We were privileged to prepare her body, to wash her with all the women in our family, altogether. We dried her and shrouded her, her kaffang so much bigger than she. Roses and camphor with her in her linen sheets. There were so many flowers that I kept them and dried them, with the camphor. Of course I had to, I couldn't throw them away or compost them. Camphor has a very specific smell if the first time you smell it is when you kiss the forehead of the deceased as a child. A smell of death for me. I had that smell in my room for months as I would toss the flowers. They had essentially eventually withered, dried and died and they were beautiful, even more beautiful. I had so much of it, huge pile but I could not of course throw away. I took some of the pile and poured vinegar over it, preparing a potential of uses from cleaners to conditioner. Preparing a new life to the things that had died, refreshing and restarting. It sat for a year, this Love Asyn, before I told it's story to our Medicine & Arts class in this week dealing with Death and the Corpse.
Grief is not something that goes away or heals entirely, it stays with you forever, as long as you live and as Mamma said, "Death often comes to show, we love more deeply than we know." Our depth and capacity to love is expanded beyond our knowledge and experience when death happens to us, imagine how much space that creates for those of us in life.
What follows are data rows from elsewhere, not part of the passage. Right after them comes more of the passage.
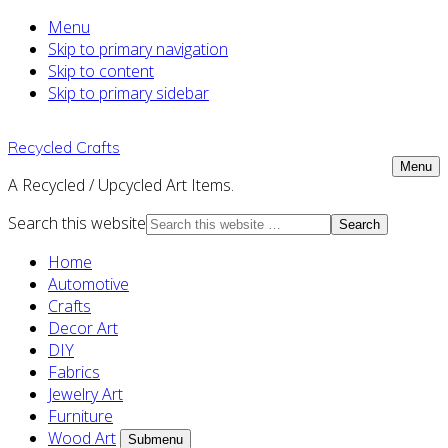
Menu
Skip to primary navigation
Skip to content
Skip to primary sidebar
Recycled Crafts
Menu
A Recycled / Upcycled Art Items.
Search this website
Home
Automotive
Crafts
Decor Art
DIY
Fabrics
Jewelry Art
Furniture
Wood Art
Submenu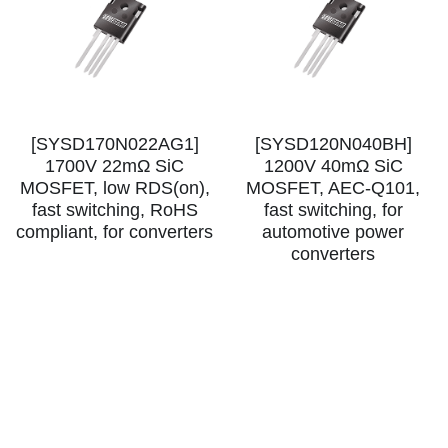
[SYSD170N022AG1]
[SYSD120N040BH]
1700V 22mΩ SiC
1200V 40mΩ SiC
MOSFET, low RDS(on),
MOSFET, AEC-Q101,
fast switching, RoHS
fast switching, for
compliant, for converters
automotive power
converters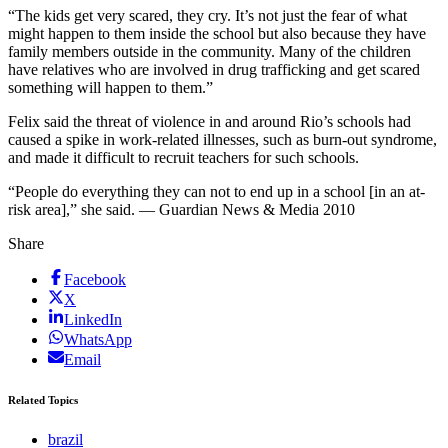
“The kids get very scared, they cry. It’s not just the fear of what
might happen to them inside the school but also because they have
family members outside in the community. Many of the children
have relatives who are involved in drug trafficking and get scared
something will happen to them.”
Felix said the threat of violence in and around Rio’s schools had
caused a spike in work-related illnesses, such as burn-out syndrome,
and made it difficult to recruit teachers for such schools.
“People do everything they can not to end up in a school [in an at-
risk area],” she said. — Guardian News & Media 2010
Share
Facebook
X
LinkedIn
WhatsApp
Email
Related Topics
brazil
The ultimate potentiality of Love Matter.
As for a broken heart, to give him the respect he held in my heart I decided to remember only the good and only the magic, the sanctity and not the struggles. Keep it as a memory, something that happened to us in our pasts and dilute the sense of time. It's about survival, this life.
A Recipe Ode to إِنَّا للهِ وَإِنَّـا إِلَيْهِ رَاجِعونَ
Wither you will, wither you won't, wither you do, wither you don't
- Flowers and leaves with heavy heady scent
- Alcohol, spirit or wine
- Dry the plant material in a basket or cardboard box, something that keeps the humidity low. Toss every few days.
- Expose alcohol to air and leave for a long, long time. Long time. You're making vinegar.
Add dried plant material to vinegar and leave for at least a month. Use for cleaning household, soaking greasy or heavily soiled things, dilute to make hair conditioner or even eat as salad dressing.